Mit einer Verbeugung überreichen sie ihrem Gottkönig die seidenen Glücksschleifen, die der Dalai Lama segnet und jedem Schutzsuchenden um den Hals legt.
»Aus welcher Provinz kommst du?« fragt er den einen oder anderen Flüchtling, und jedem drückt er als Willkommensgeschenk das Bild einer tibetischen Gottheit in die Hand.
Ich habe innerlich zu zählen begonnen: Etwa fünf Sekunden dauert die Segnung eines Flüchtlings. Das ist viel Zeit für einen Gottkönig – und wenig für einen Menschen, der vier Wochen lang auf der Flucht war und bei jedem Schritt um Freiheit und Leben bangen mußte.
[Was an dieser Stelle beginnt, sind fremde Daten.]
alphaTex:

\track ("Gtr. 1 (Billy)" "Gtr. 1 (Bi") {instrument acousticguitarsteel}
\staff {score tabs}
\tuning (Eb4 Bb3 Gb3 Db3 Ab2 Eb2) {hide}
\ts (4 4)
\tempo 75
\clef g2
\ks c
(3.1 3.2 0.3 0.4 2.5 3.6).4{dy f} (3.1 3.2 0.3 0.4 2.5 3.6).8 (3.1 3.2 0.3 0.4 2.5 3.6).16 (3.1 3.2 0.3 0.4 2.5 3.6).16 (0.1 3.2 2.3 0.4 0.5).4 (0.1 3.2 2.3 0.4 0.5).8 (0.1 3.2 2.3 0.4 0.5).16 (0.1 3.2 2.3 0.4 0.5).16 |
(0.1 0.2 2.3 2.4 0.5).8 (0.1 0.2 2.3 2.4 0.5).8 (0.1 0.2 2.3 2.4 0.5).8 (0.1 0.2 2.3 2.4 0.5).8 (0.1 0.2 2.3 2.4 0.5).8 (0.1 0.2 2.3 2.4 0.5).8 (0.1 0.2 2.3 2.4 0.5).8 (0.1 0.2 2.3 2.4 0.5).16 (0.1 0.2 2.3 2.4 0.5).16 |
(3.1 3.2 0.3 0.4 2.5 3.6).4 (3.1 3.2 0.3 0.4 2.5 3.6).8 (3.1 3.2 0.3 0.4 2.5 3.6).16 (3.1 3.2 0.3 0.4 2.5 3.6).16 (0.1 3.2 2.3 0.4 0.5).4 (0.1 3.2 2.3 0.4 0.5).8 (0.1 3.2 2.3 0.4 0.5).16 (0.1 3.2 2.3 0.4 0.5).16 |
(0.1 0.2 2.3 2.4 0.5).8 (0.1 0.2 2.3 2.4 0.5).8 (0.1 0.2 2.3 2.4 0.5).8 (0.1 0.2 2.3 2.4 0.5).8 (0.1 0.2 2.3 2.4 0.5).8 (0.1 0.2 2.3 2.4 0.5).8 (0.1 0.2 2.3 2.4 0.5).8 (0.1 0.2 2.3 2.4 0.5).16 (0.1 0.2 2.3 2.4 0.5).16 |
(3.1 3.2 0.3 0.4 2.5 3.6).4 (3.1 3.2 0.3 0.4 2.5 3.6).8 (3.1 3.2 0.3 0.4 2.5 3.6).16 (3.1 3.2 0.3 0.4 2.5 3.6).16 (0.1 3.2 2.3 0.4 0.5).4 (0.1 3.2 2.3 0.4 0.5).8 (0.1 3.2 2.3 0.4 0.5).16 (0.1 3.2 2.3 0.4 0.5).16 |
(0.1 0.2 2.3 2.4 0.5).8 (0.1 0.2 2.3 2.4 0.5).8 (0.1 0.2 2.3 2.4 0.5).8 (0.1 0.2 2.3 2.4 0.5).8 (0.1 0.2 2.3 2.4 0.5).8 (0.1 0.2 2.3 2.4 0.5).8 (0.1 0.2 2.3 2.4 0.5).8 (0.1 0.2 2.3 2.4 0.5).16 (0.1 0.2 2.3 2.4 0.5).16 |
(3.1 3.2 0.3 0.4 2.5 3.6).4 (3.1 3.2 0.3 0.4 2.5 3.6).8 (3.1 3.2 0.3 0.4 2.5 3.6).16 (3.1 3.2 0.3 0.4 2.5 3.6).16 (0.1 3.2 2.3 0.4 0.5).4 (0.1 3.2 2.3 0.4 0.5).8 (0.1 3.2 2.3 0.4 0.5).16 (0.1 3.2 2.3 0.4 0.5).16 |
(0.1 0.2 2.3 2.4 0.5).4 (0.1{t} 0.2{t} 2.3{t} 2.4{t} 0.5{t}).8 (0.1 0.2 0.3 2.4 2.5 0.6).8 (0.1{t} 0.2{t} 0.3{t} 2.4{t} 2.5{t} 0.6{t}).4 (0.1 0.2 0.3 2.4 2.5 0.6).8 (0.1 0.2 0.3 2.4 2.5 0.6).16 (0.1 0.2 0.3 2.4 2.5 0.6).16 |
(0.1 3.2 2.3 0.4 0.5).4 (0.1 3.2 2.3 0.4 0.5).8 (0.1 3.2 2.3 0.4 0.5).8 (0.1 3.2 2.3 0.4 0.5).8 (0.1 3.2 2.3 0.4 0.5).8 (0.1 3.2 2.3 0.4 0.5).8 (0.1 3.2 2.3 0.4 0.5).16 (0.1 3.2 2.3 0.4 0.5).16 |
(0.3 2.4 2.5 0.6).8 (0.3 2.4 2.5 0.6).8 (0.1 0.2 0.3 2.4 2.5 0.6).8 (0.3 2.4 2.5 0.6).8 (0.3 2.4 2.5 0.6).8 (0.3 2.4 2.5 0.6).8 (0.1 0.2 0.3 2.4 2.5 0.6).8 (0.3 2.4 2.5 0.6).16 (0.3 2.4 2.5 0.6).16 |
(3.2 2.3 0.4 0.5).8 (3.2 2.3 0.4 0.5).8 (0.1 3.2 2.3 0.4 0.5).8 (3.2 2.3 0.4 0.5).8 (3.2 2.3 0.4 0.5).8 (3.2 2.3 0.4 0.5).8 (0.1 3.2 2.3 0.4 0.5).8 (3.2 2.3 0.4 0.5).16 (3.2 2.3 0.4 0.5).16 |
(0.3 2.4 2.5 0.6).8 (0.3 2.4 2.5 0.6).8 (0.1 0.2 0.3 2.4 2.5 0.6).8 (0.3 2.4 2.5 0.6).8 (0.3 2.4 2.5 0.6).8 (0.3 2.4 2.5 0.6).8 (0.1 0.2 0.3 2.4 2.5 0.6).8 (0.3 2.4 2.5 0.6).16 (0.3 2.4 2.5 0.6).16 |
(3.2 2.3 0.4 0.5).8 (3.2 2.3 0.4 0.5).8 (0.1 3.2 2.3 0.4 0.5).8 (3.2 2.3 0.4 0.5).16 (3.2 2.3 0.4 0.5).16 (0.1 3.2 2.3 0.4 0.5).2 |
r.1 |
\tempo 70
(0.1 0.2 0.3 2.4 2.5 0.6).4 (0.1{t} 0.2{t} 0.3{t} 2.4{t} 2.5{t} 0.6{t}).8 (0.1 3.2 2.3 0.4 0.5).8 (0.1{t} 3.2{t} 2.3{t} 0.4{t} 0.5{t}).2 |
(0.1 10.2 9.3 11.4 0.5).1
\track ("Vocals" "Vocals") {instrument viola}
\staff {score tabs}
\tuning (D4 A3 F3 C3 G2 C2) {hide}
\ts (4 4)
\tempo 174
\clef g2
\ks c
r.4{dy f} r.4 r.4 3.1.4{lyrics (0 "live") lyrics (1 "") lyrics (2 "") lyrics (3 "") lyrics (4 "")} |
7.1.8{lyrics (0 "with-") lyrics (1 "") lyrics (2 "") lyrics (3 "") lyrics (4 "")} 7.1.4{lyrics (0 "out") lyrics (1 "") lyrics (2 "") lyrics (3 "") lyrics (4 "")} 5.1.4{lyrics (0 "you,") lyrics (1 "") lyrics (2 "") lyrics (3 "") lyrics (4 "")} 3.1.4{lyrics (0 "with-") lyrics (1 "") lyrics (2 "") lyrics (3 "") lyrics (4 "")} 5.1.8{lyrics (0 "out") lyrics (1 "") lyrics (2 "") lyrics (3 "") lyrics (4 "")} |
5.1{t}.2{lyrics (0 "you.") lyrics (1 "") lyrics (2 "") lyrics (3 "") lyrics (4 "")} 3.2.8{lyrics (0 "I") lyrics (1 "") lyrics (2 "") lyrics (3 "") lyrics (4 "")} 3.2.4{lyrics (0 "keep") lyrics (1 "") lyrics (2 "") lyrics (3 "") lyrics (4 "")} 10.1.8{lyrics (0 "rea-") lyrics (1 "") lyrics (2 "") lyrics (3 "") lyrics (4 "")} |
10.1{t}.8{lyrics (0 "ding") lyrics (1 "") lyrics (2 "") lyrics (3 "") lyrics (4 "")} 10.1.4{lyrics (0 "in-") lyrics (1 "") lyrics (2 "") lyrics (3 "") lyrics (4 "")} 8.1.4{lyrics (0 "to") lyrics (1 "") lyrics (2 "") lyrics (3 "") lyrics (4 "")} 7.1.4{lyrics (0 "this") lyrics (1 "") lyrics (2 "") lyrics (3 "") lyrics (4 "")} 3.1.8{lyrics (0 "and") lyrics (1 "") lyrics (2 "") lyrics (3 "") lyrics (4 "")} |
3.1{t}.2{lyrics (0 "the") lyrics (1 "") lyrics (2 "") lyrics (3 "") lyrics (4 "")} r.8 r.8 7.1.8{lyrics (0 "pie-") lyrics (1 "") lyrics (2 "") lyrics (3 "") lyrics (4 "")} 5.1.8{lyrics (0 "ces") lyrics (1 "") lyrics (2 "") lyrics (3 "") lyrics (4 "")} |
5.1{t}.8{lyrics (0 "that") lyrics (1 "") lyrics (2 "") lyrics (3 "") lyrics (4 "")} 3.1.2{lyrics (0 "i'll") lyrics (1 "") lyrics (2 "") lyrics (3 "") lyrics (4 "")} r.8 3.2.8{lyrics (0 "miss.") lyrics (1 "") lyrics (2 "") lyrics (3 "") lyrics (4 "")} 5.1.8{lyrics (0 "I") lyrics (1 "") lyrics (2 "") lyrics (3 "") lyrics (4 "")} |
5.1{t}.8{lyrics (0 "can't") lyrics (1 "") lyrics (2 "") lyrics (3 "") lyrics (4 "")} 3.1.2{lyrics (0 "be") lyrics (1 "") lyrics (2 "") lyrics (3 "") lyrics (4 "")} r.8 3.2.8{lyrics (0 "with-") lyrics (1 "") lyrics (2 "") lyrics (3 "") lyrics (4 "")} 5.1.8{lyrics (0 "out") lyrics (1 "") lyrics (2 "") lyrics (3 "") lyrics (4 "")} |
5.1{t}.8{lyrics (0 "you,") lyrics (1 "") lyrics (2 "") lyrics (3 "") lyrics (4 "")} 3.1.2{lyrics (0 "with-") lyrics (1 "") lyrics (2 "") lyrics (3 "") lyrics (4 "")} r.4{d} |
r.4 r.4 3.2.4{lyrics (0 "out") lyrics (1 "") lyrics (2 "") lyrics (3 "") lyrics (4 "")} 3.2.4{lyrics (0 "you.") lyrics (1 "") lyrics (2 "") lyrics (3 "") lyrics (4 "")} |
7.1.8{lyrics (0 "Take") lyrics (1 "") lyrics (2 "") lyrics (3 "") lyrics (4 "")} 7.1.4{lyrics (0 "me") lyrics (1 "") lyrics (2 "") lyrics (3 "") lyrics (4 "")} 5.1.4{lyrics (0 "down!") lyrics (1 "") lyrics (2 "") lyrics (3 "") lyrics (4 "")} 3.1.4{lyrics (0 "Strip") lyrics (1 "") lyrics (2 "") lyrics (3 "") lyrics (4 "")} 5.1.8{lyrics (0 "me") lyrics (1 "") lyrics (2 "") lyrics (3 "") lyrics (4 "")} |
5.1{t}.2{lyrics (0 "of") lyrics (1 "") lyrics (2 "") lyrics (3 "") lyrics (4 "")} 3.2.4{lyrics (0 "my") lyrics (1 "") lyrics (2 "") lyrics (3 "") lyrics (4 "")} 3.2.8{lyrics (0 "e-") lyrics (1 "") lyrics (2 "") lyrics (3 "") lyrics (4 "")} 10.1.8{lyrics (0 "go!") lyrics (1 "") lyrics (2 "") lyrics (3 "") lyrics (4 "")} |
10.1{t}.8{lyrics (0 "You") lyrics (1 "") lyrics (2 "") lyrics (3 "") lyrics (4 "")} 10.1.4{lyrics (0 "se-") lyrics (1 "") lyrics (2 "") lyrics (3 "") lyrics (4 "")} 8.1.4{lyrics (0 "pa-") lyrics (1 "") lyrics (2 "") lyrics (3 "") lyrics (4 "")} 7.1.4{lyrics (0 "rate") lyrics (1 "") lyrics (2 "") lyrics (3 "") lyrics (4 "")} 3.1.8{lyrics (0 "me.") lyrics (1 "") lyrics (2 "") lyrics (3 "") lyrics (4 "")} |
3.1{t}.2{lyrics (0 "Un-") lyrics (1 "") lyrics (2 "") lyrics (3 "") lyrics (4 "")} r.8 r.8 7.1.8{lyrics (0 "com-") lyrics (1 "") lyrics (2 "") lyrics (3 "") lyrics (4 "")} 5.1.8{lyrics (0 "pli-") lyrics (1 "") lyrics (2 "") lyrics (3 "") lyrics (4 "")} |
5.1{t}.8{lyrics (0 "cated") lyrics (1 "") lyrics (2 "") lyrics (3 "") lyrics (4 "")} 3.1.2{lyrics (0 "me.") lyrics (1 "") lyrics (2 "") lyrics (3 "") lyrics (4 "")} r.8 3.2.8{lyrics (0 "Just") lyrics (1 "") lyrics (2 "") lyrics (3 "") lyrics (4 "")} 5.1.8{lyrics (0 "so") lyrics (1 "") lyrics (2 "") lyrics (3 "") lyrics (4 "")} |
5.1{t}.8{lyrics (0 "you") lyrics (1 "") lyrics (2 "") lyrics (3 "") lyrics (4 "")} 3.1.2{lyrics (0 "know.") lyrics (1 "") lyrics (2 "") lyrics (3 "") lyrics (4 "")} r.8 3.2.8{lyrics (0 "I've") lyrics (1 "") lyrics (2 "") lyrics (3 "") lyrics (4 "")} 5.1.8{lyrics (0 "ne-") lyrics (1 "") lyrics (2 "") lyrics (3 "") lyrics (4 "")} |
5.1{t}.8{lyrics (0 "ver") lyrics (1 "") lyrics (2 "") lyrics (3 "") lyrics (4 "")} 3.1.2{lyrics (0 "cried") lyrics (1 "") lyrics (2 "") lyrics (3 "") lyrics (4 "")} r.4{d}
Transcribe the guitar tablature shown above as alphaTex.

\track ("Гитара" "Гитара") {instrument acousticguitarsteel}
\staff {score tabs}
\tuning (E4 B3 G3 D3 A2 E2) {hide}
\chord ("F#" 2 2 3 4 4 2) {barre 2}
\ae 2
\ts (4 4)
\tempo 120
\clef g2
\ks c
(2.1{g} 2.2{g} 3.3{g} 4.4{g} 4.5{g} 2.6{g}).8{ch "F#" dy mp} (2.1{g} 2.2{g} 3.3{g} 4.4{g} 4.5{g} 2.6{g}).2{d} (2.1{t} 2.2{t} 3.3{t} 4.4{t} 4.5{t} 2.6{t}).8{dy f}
Ein alter Bauer aus der Provinz Kham wird von seinen Gefühlen überwältigt und bricht vor Seiner Heiligkeit zusammen. Wahrscheinlich hat er jeden Tag seines Lebens mit einem Gebet für das Wohlergehen seines Gottkönigs begonnen. Wahrscheinlich hat er alles aufgegeben, um seinen Lebensabend in der Nähe des Dalai Lama verbringen zu können. Vielleicht hat er seine Herde an die Steuer und seine Söhne an die Bordelle der Stadt verloren. Was auch immer der Alte erzählen will – Seine Heiligkeit hat keine Zeit für diese Geschichte.
Als einer der bedeutendsten Religionsführer unserer Zeit ist der Dalai Lama auch einer der meistbeschäftigten Menschen unserer Gesellschaft. Er lebt das Leben eines Mönchs mit all seinen strengen Regeln und Riten, und er ist Staatsmann einer (leider) nicht anerkannten Regierung. Er ist es, der im Exil alles zusammenhalten muß. Und mehr noch: In einer Zeit, in der die Menschen auf der ganzen Welt nach Werten, Maßstäben und spiritueller Orientierung suchen, gibt der Dalai Lama auch Christen, Moslems, Hinduisten und Atheisten Antworten. Neben der rührenden Figur des gebrechlichen Papstes ist der Dalai Lama eine vitale und schillernde Instanz, die für den Weltfrieden steht.
Die Sicherheitskräfte schieben den schluchzenden Bauern aus Kham weiter. Denn in wenigen Stunden geht der Flieger des Gottkönigs nach Delhi. Übermorgen erwartet man ihn zu einer großen Pressekonferenz in Berlin.